The rotator cuff refers to a group of four small muscles which run from the shoulder blade to the upper arm bone, passing through a narrow space. They stabilise and move the shoulder joint. The rotator cuff muscles attach to the arm bone by tendons. Rotator cuff tendinopathy refers to inflammation and swelling within one or more of these tendons. The rotator cuff muscle tendons pass through a narrow space between the acromion process of the shoulder blade and the head of the upper arm bone. Anything which causes further narrowing of this space can result in impingement syndrome – the rotator cuff muscles get pinched in this small space. This can be caused by bony structures such as spurs, bursitis or variations in the shape of the bones, thickening or calcification of ligaments or loss of function of the rotator cuff muscles due to injury or weakness, causing the upper arm bone to move too far up, resulting in impingement from below.
Rotator cuff tendinopathy results from overuse or injury to a rotator cuff tendon. The most commonly involved tendon is that of the supraspinatus muscle which functions to help raise the arm into the air. The tendon is susceptible to ‘wear and tear’ and repetitive use of this tendon can rub the tendon against the edges of the bony space resulting in microscopic tears within the substance of the tendon
The most common symptom is pain felt in the top of the upper arm that typically develops gradually. This is usually felt when you try to lift your arm into the air. Initially, the tendon may only be painful following exercise. For example, it may first be felt rising the day following sport participation. Stiffness or a loss of movement in the shoulder may also be accompanied by weakness. Typically, these initial signs are ignored, as they disappear quickly with use of the arm or applying heat. However, as you continue to participate, the tendinopathy progresses and the pain within the tendon becomes more intense and more frequent. The tendinopathy can worsen until you feel the pain in the arm every time you lift your arm. Pain may occur at night, especially when lying on the affected shoulder.

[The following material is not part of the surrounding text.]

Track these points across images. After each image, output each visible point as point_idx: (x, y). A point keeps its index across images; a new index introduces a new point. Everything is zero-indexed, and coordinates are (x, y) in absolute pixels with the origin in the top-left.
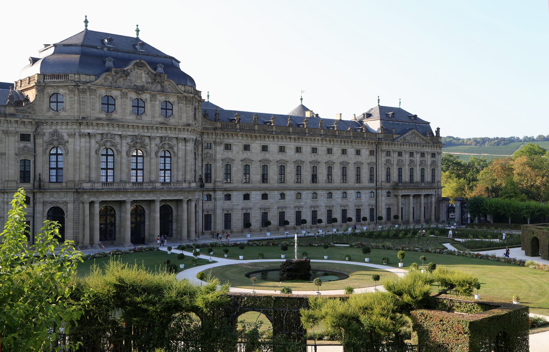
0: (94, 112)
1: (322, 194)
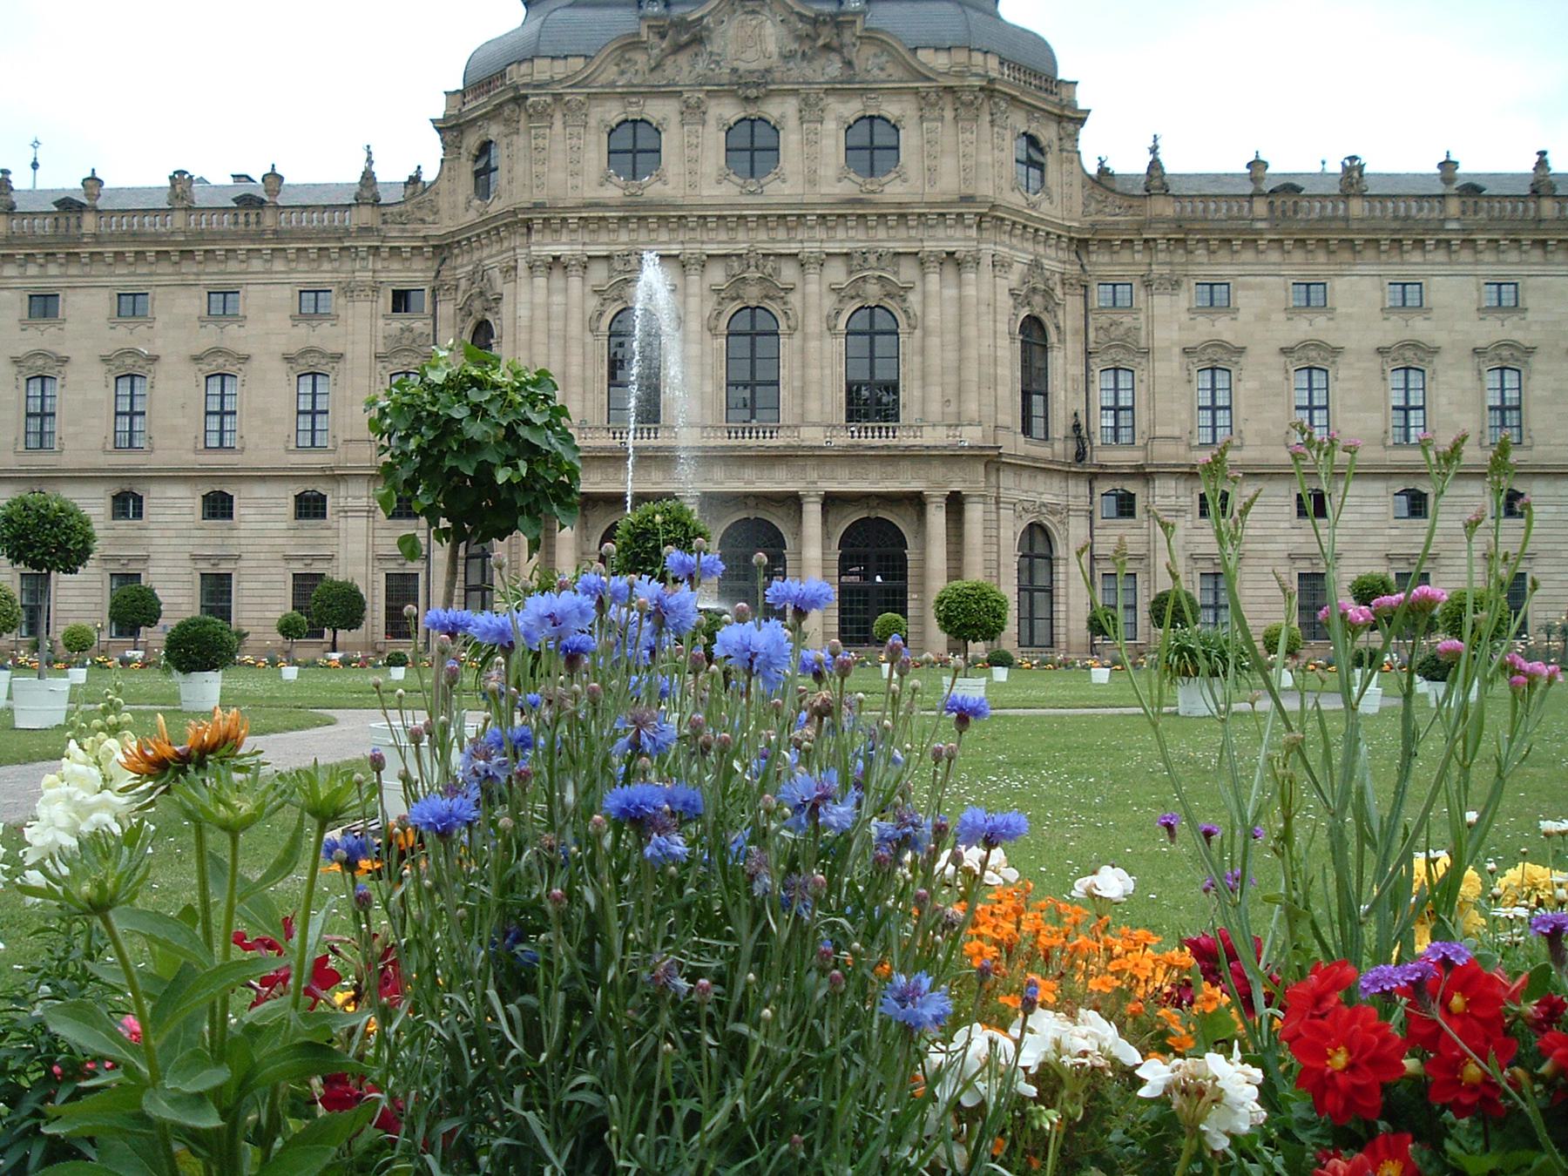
0: (579, 181)
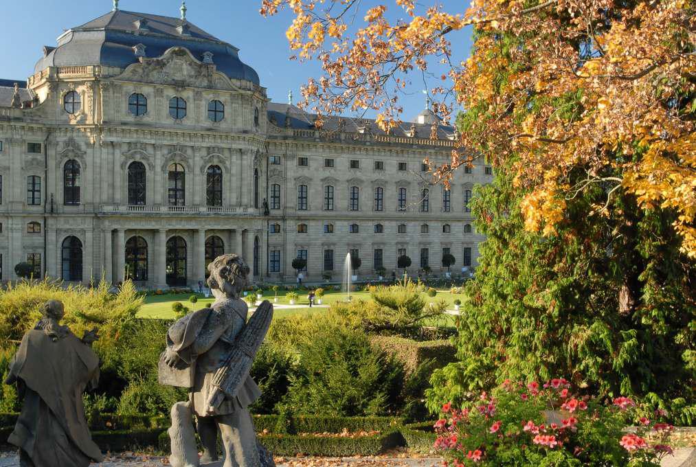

Tendinopathy and Impingement syndrome can usually be diagnosed by history and physical exam. X-rays of the shoulder can be used to detect some joint problems i.e. arthritis, variations in the acromion, and calcifcations. Ultrasonography and MRI can be used to detect rotator cuff pathology.
Impingement syndrome is usually treated conservatively, but can be treated with arthoscopic surgery or open surgery in severe cases. Conservative treatment includes rest, cessation of painful activity and physiotherapy focused at maintaining range of movement to avoid shoulder stiffness, retraining normal biomechanics and patterns of movement as well as rehabilitative exercise. Antiinflammatory’s, dry needling, taping and ice packs may be used for pain relief.
Therapeutic injections of corticosteroid and local anesthetic may be used for persistent impingement syndrome. The total number of injections is generally limited to 3 due to possible side effects from the corticosteroid and is performed by an orthopeadic surgeon.